List each line of the data in which the string "hand" appears.

########

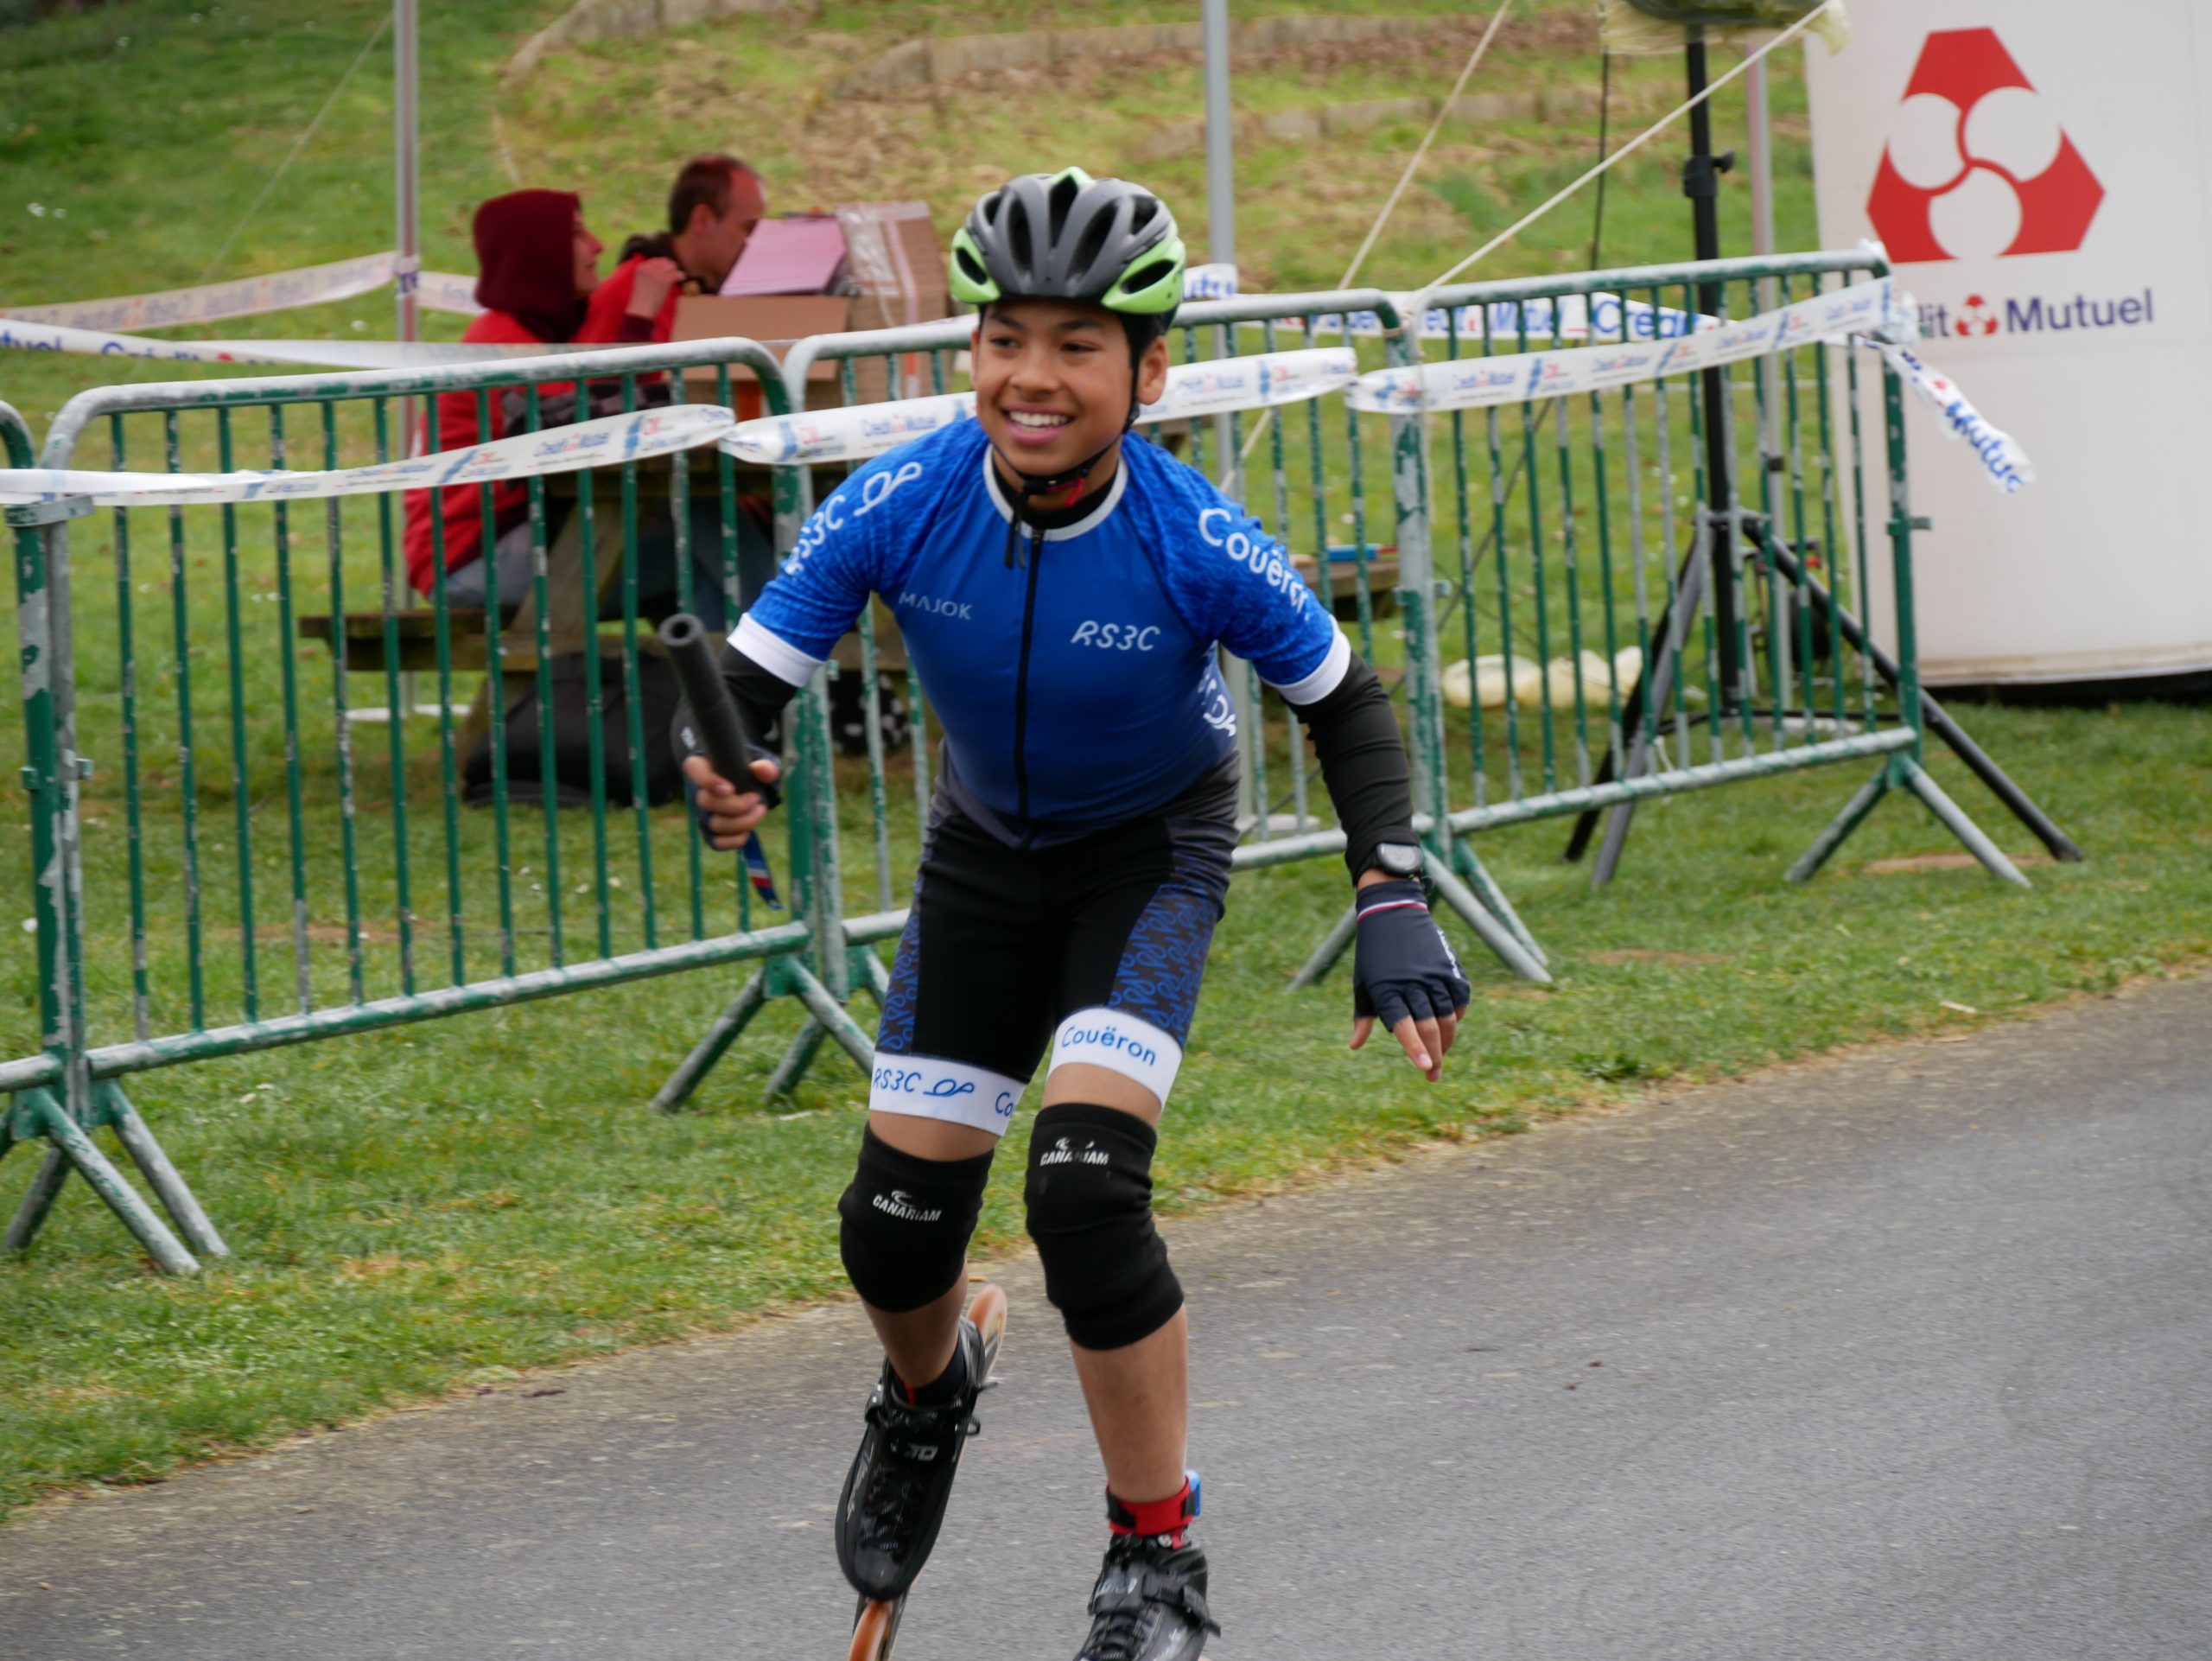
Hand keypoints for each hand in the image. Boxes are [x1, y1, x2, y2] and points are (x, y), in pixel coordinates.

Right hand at [626, 256, 683, 318]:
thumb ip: (648, 273)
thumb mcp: (641, 281)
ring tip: (678, 275)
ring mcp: (657, 272)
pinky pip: (676, 274)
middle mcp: (649, 267)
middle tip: (673, 271)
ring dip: (675, 270)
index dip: (662, 264)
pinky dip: (680, 276)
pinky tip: (682, 278)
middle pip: (663, 261)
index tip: (666, 268)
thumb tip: (662, 269)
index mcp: (641, 267)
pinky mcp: (665, 279)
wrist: (642, 308)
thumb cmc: (641, 299)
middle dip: (669, 266)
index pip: (655, 260)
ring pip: (671, 266)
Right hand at [681, 752, 780, 848]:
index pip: (694, 769)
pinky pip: (716, 843)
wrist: (750, 786)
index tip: (730, 789)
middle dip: (736, 805)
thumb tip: (763, 770)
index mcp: (704, 766)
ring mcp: (703, 813)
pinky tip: (748, 831)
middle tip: (756, 798)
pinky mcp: (710, 831)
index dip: (708, 781)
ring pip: (714, 824)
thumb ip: (764, 764)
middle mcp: (698, 791)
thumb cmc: (749, 769)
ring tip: (760, 811)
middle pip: (706, 802)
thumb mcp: (760, 761)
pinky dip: (734, 841)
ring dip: (742, 822)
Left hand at [1348, 879, 1471, 1081]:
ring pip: (1447, 1016)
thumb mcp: (1363, 984)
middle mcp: (1412, 983)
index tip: (1425, 1067)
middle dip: (1434, 1055)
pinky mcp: (1449, 967)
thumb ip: (1363, 1017)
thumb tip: (1355, 1046)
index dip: (1415, 1048)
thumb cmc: (1374, 955)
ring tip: (1439, 1055)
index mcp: (1386, 990)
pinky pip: (1459, 999)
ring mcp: (1433, 974)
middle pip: (1429, 1026)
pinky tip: (1449, 1025)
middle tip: (1433, 1075)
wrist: (1393, 913)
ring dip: (1446, 1040)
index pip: (1403, 1026)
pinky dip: (1456, 1015)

########

_YOUR SOLUTION_:
Hand keypoints for each hand in the image. Boxes are [x1, y1, x2, y2] and points are (x, y), in pixel coordinates.
Right hand at [626, 256, 683, 318]:
Right hand at [681, 752, 780, 848]:
Left hand at [1348, 879, 1471, 1081]:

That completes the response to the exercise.